An announcement this week by VMware on their vSphere 5 Virtual Storage Appliance has brought back the concept of shared DAS (see vSphere 5 storage announcements).
Arguably, Hadoop HDFS (see Hadoop – part 1), Amazon S3/cloud storage services and most scale out NAS systems all support similar capabilities. Such systems consist of a number of servers with direct attached storage, accessible by other servers or the Internet as one large, contiguous storage/file system address space.
Why share DAS? The simple fact is that DAS is cheap, its capacity is increasing, and it’s ubiquitous.
Shared DAS system capabilities
VMware has limited their DAS virtual storage appliance to a 3 ESX node environment, possibly lot’s of reasons for this. But there is no such restriction for Seanode Exanode clusters.
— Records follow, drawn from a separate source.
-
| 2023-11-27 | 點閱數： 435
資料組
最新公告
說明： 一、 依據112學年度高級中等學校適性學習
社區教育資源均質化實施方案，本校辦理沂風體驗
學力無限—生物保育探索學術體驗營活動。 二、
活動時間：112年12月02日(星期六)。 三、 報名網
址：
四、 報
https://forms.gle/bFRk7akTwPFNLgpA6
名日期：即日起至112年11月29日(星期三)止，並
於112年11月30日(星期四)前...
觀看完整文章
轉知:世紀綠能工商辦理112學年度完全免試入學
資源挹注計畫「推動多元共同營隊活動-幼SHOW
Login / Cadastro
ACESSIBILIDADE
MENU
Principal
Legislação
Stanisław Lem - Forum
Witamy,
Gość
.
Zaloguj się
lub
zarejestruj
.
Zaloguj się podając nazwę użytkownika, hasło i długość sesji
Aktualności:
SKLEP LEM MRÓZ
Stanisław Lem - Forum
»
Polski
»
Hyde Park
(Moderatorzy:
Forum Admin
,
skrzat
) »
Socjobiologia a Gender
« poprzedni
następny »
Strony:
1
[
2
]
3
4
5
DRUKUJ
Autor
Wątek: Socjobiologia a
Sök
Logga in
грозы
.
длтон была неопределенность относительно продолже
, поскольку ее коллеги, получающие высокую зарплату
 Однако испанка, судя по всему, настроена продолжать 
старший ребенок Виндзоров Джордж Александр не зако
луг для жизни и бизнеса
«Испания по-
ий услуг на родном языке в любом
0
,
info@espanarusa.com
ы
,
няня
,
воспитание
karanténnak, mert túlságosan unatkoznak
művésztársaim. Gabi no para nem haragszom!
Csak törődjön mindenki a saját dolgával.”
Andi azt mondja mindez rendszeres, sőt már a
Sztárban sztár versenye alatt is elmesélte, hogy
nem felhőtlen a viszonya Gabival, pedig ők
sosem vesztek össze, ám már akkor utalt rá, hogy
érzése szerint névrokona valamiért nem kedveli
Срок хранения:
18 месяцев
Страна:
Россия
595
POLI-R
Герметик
On the other hand, VMware has specifically targeted SMB data centers for this facility. In contrast, Seanodes has focused on both HPC and SMB markets for their shared internal storage which provides support for a virtual SAN on Linux, VMware ESX, and Windows Server operating systems.
Although VMware Virtual Storage Appliance and Seanodes do provide rudimentary SAN storage services, they do not supply advanced capabilities of enterprise storage such as point-in-time copies, replication, data reduction, etc.
But, some of these facilities are available outside their systems. For example, VMware with vSphere 5 will supports a host based replication service and has had for some time now software based snapshots. Also, similar services exist or can be purchased for Windows and presumably Linux. Also, cloud storage providers have provided a smattering of these capabilities from the start in their offerings.
Although distributed DAS storage has the potential for high performance, it seems to me that these systems should perform poorer than an equivalent amount of processing power and storage in a dedicated storage array. But my biases might be showing.
On the other hand, Hadoop and scale out NAS systems are capable of screaming performance when put together properly. Recent SPECsfs2008 results for EMC Isilon scale out NAS system have demonstrated very high performance and Hadoops claim to fame is high performance analytics. But you have to throw a lot of nodes at the problem.
In the end, all it takes is software. Virtualizing servers, sharing DAS, and implementing advanced storage features, any of these can be done within software alone.
However, service levels, high availability and fault tolerance requirements have historically necessitated a physical separation between storage and compute services. Nonetheless, if you really need screaming application performance and software based fault tolerance/high availability will suffice, then distributed DAS systems with co-located applications like Hadoop or some scale out NAS systems are the only game in town.